LEMBAGA TERSEBUT Anggota Sanksi Penghentian Sementara Operasional Kepada 19 Apotek di Wilayah Serang.
Langkah ini diumumkan dalam pernyataan resmi di kantor bpom serang saBtu, 20 September 2025.
Kepala Bpom Serang, Mojaza Sirait, Menyampaan Bahwa Tindakan Tegas Ini Menjadi Bagian Dari Upaya Menegakan Aturan.
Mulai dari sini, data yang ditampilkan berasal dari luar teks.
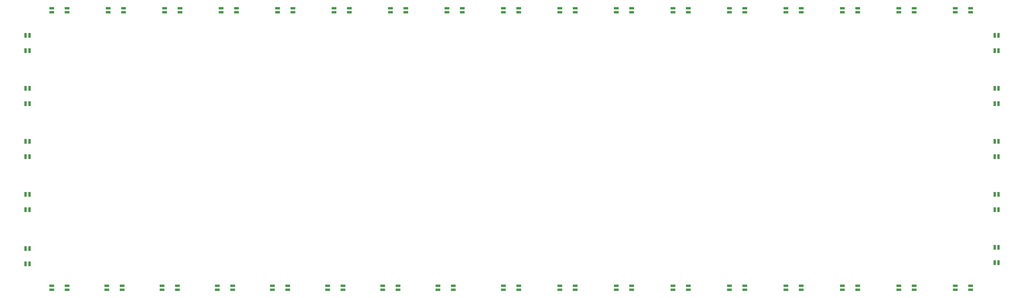
<source format=gtp>
G04*
G04 #@! TF.GenerationSoftware,Altium Limited,Altium Designer,21.2.2 (38)*
G04*
G04 Layer_Color=8421504*
%FSLAX25Y25*%
%MOIN*%
G70*
G04*
G04 #@! TF.SameCoordinates,C6766A44-A902-4565-B12D-BAEFB9249641*
G04*
G04*
G04 #@! TF.FilePolarity,Positive*
G04*
G01*
G75*
%ADD12R,0.03228X0.07087*%
%ADD13R,0.07087X0.03228*%
D12*
X1379744Y350305D02*
D03*
X1385256D02*
D03*
X1379744Y371958D02*
D03*
X1385256D02*
D03*
X1379744Y275299D02*
D03*
X1385256D02*
D03*
X1379744Y296953D02*
D03*
X1385256D02*
D03*
X1379744Y200299D02*
D03*
X1385256D02*
D03*
X1379744Y221953D02*
D03*
X1385256D02*
D03*
X1379744Y125299D02*
D03*
X1385256D02*
D03*
X1379744Y146953D02*
D03*
X1385256D02*
D03*
X1379744Y50299D02*
D03*
X1385256D02*
D03*
X1379744Y71953D02*
D03*
X1385256D02*
D03*
X17756Y70227D02*
D03*
X12244D02*
D03*
X17756Y48573D02*
D03*
X12244D02*
D03*
X17756Y146953D02*
D03*
X12244D02*
D03*
X17756Y125299D02*
D03*
X12244D02*
D03*
X17756Y221953D02*
D03*
X12244D02*
D03*
X17756Y200299D02*
D03*
X12244D02*
D03*
X17756Y296953D02*
D03*
X12244D02*
D03*
X17756Y275299D02*
D03*
X12244D02*
D03*
X17756Y371958D02*
D03*
X12244D02*
D03*
X17756Y350305D02*
D03*
X12244D02*
D03*
D13*
X1324173Y17456D02*
D03*
Y11944D02*
D03*
X1345827Y17456D02*
D03*
Y11944D02*
D03*
X1244486Y17456D02*
D03*
Y11944D02*
D03*
X1266139Y17456D02*
D03*
Y11944D02*
D03*
X1164798Y17456D02*
D03*
Y11944D02*
D03*
X1186452Y17456D02*
D03*
Y11944D02*
D03*
X1085111Y17456D02*
D03*
Y11944D02*
D03*
X1106764Y17456D02*
D03*
Y11944D02*
D03*
X1005423Y17456D02*
D03*
Y11944D02*
D03*
X1027077Y17456D02*
D03*
Y11944D02*
D03*
X925736Y17456D02*
D03*
Y11944D02*
D03*
X947389Y17456D02*
D03*
Y11944D02*
D03*
X846048Y17456D02*
D03*
Y11944D02*
D03*
X867702Y17456D02*
D03*
Y11944D02*
D03*
X766361Y17456D02*
D03*
Y11944D02*
D03*
X788014Y17456D02*
D03*
Y11944D02*
D03*
X686673Y17456D02*
D03*
Y11944D02*
D03*
X708327Y17456D02*
D03*
Y11944D02*
D03*
X594173Y17456D02*
D03*
Y11944D02*
D03*
X615827Y17456D02*
D03*
Y11944D02*
D03*
X516316Y17456D02*
D03*
Y11944D02*
D03*
X537970Y17456D02*
D03*
Y11944D02*
D03*
X438459Y17456D02*
D03*
Y11944D02*
D03*
X460112Y17456D02*
D03*
Y11944D02*
D03*
X360602Y17456D02*
D03*
Y11944D02*
D03*
X382255Y17456D02*
D03*
Y11944D02*
D03*
X282745Y17456D02*
D03*
Y11944D02*
D03*
X304398Y17456D02*
D03*
Y11944D02*
D03*
X204887Y17456D02*
D03*
Y11944D02*
D03*
X226541Y17456D02*
D03*
Y11944D02*
D03*
X127030Y17456D02*
D03*
Y11944D02*
D03*
X148684Y17456D02*
D03*
Y11944D02*
D03*
X49173Y17456D02*
D03*
Y11944D02*
D03*
X70827Y17456D02*
D03*
Y11944D02*
D03*
Y404744D02*
D03*
Y410256D02*
D03*
X49173Y404744D02*
D03*
Y410256D02*
D03*
X150514Y404744D02*
D03*
Y410256D02*
D03*
X128861Y404744D02*
D03*
Y410256D02*
D03*
X230202Y404744D02*
D03*
Y410256D02*
D03*
X208548Y404744D02*
D03*
Y410256D02*
D03*
X309889Y404744D02*
D03*
Y410256D02*
D03*
X288236Y404744D02*
D03*
Y410256D02*
D03*
X389577Y404744D02*
D03*
Y410256D02*
D03*
X367923Y404744D02*
D03*
Y410256D02*
D03*
X469264Y404744D02*
D03*
Y410256D02*
D03*
X447611Y404744D02*
D03*
Y410256D02*
D03*
X548952Y404744D02*
D03*
Y410256D02*
D03*
X527298Y404744D02*
D03*
Y410256D02*
D03*
X628639Y404744D02*
D03*
Y410256D02*
D03*
X606986Y404744D02*
D03*
Y410256D02*
D03*
X708327Y404744D02*
D03*
Y410256D02*
D03*
X686673Y404744D02*
D03*
Y410256D02*
D03*
X788014Y404744D02*
D03*
Y410256D02*
D03*
X766361Y404744D02*
D03*
Y410256D02*
D03*
X867702Y404744D02*
D03*
Y410256D02*
D03*
X846048Y404744D02*
D03*
Y410256D02*
D03*
X947389Y404744D02*
D03*
Y410256D02*
D03*
X925736Y404744D02*
D03*
Y410256D02*
D03*
X1027077Y404744D02*
D03*
Y410256D02*
D03*
X1005423Y404744D02*
D03*
Y410256D02*
D03*
X1106764Y404744D02*
D03*
Y410256D02*
D03*
X1085111Y404744D02*
D03*
Y410256D02*
D03*
X1186452Y404744D02*
D03*
Y410256D02*
D03*
X1164798Y404744D02*
D03*
Y410256D02*
D03*
X1266139Y404744D02*
D03*
Y410256D02*
D03*
X1244486Y404744D02*
D03*
Y410256D02*
D03*
X1345827Y404744D02*
D03*
Y410256D02*
D03*
X1324173Y404744D02*
D03*
Y410256D02*
D03*
M02*

</source>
“Di Tahun ini ada 19 apotek Yang Kami Berikan Sanksi Penghentian Sementara Kegiatan,” Ungkapnya.
Ia Menambahkan Bahwa Langkah TerseBut Penting untuk Mendisiplay Pelaku Usaha Yang Masih Belum Tertib.
BACA JUGA: Kasus Obat Ilegal, Anak Bos Apotek Gama Segera Disidang
Menurut Mojaza, Bpom Tidak Hanya Anggota Sanksi, Tetapi JUGA MENGARGAI APOTEK-APOTEK YANG SUDAH PATUH.
“TAPI PAMI BUGA MENGREASIASI BANYAK PELAKU USAHA LAINYA BUGA YANG SUDAH TERIB, DISIPLIN, Baik, Ketika Diperksa, Ketika Diberikan Pembinanan Dan Sanksi Administrasi Itu Suda Diindahkan,” Tumbahnya.
Sebelumnya, bpom serang buta telah menjatuhkan sanksi kepada 12 apotek yang tidak mematuhi ketentuan.
Hal ini menunjukkan konsistensi lembaga tersebut dalam memastikan masyarakat mendapatkan obat Yang Aman Dan Sesuai Standar.
Mojaza Berharap, Seluruh Pelaku Usaha Dapat Semakin Sadar Pentingnya Kepatus Terhadap Regulasi.
Ia RUGA Mengingatkan, Apabila Ada Yang Belum Memahami Aturan Terkait Kedisiplinan, Dapat Langsung Dataang Ke Kantor Bpom UNTUK Mendapatkan Penjelasan Tanpa Dipungut Biaya.